Prevention of Tendonitis

In many cases, tendonitis can be avoided by taking a few simple precautions. Some helpful strategies include:

  • Always warm up before beginning strenuous exercise.
  • If you want to intensify your exercise level, do it gradually.
  • Use limited force and limited repetitions.
  • Stop if unusual pain occurs. Try again later and if pain recurs, stop that activity for the day.
  • Avoid activities that require prolonged periods of reaching over your head, such as painting the ceiling. If you must do this kind of work, take frequent breaks.
  • Wear shoes that fit properly, especially if you participate in a sport that requires a lot of running, such as track, cross-country or basketball.
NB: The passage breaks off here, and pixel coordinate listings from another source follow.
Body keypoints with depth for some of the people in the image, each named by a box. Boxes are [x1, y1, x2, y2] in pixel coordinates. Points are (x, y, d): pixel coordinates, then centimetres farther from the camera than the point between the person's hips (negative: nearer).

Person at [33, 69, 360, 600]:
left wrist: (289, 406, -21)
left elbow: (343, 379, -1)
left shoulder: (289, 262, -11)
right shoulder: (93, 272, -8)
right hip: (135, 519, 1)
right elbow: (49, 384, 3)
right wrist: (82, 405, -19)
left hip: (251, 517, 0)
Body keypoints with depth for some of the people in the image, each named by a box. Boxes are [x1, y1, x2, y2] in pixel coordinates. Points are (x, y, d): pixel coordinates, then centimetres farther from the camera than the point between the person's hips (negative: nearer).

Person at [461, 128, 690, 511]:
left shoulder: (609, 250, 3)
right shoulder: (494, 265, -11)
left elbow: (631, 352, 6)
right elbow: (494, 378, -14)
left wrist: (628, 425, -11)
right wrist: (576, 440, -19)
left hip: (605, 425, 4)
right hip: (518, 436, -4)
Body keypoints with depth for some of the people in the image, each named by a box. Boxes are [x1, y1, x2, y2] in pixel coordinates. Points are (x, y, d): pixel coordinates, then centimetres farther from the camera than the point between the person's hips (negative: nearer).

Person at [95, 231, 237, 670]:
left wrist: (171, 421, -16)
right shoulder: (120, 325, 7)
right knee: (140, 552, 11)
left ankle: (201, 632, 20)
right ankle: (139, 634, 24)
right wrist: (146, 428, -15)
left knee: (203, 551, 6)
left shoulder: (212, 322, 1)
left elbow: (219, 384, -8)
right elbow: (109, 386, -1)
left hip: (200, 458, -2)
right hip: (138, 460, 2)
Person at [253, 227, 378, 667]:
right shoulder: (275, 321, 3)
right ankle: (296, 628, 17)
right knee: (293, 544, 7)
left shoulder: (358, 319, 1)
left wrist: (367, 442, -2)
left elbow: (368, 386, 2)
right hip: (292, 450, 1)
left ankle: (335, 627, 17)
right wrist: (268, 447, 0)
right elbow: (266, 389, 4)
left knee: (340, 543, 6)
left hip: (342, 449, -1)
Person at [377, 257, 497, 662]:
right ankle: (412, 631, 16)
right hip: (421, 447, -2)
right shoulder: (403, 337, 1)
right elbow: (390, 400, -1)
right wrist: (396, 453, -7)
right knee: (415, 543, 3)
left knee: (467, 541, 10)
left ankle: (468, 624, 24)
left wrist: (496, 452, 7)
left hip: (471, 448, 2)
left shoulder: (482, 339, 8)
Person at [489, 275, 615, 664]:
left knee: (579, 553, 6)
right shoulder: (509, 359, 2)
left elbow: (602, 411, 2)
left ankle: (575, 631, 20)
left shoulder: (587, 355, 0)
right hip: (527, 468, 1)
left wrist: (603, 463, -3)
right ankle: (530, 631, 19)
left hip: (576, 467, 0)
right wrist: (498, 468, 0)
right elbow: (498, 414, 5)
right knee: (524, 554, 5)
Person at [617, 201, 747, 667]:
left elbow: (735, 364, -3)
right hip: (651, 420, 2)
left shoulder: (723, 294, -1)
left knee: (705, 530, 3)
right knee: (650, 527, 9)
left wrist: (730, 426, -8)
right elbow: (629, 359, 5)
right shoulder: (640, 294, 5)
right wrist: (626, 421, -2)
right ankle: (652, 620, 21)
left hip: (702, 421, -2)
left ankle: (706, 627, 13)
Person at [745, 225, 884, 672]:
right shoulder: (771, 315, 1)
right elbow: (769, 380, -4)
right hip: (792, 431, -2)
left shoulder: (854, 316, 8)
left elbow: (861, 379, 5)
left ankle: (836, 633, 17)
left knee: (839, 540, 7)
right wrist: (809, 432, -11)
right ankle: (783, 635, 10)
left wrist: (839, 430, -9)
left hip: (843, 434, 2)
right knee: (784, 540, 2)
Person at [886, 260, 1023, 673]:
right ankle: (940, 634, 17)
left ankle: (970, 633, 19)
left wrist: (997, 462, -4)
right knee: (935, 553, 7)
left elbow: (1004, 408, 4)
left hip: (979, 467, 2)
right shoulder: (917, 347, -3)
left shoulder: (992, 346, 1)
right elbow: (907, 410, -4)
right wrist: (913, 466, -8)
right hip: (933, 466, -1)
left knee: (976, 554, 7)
Home Remedy for Tendonitis

  • Healthy Diet: The food you eat can play a role in tendinitis by encouraging or discouraging inflammation. Eating a nutritious diet, high in lean proteins, antioxidants, vitamin C, omega-3 fatty acids, potassium and magnesium can help you battle inflammation and perhaps improve pain caused by tendonitis.
  • Oil Massage: Massaging the affected area with olive oil can give you much relief from the pain and inflammation caused by tendonitis. It will also stimulate blood flow in and around the affected muscles. Apart from olive oil, you can also use sesame oil or mustard oil.
  • Epsom salt: Another simple way to treat foot tendonitis is to soak your foot in warm water mixed with Epsom salt. This will have wonderful affects for managing symptoms of tendonitis.
  • Chickweed: Chickweed is also a popular folk remedy for foot tendonitis. This herb has a number of vitamins and nutrients that help reduce the inflammation, pain, stiffness and tenderness caused by foot tendonitis. Make a paste of this herb and apply it on the affected area.
  • Compression: Lumino Cielo provides wider range of compression socks for runners that are suffering from Achilles tendonitis and other sports related problems.
  • Braces: Lumino Cielo best range of braces for knee arms and elbows stabilizes the affected area and provides support that assist in healing of tendonitis.

Treatment of Tendonitis 

The quicker your tendonitis is treated, the sooner you’ll recover full strength and flexibility.

  • RICE Therapy

Follow the 4 steps of RICE therapy for 2 to 3 days to help bring down swelling and support the injury:

  • Rest – stop the exercise or activities that caused the injury until you feel better
  • Ice – put an ice pack (you could use a bag of frozen peas wrapped in a towel) on the injury for up to 20 minutes every 2 to 3 hours
  • Compress – Use Lumino Cielo gloves and socks around the injury site to support it
  • Elevate – if possible, keep the injured area raised on a pillow when sitting or lying down
  • Support and Bracing

Depending on the location and severity of tendonitis, you may need temporary splinting, bracing or a sling (for tendonitis in the upper extremity). However, it is important to gently and regularly move the joint to avoid getting a stiff, or “frozen,” joint. This is particularly important for tendonitis involving the shoulder.

  • Pain Medications

Ibuprofen and other NSAIDs (non-steroidal anti-inflammatory drugs) have been found to help pain associated with tendonitis.

  • Physical Therapy

Physical Therapy for tendon injuries often involves a special exercise program to help stretch and strengthen the injured tendon and surrounding muscles providing helpful relief and accelerating the healing process.

  • Shock wave therapy or surgery

If there is calcific tendinitis (calcium deposits around the tendon) ESWT (extra-corporeal shock wave therapy) may help in persistent cases. A shock wave is passed through the skin, resulting in the calcium deposits breaking up.

  • Surgery

This is only rarely needed for severe problems not responding to other treatments.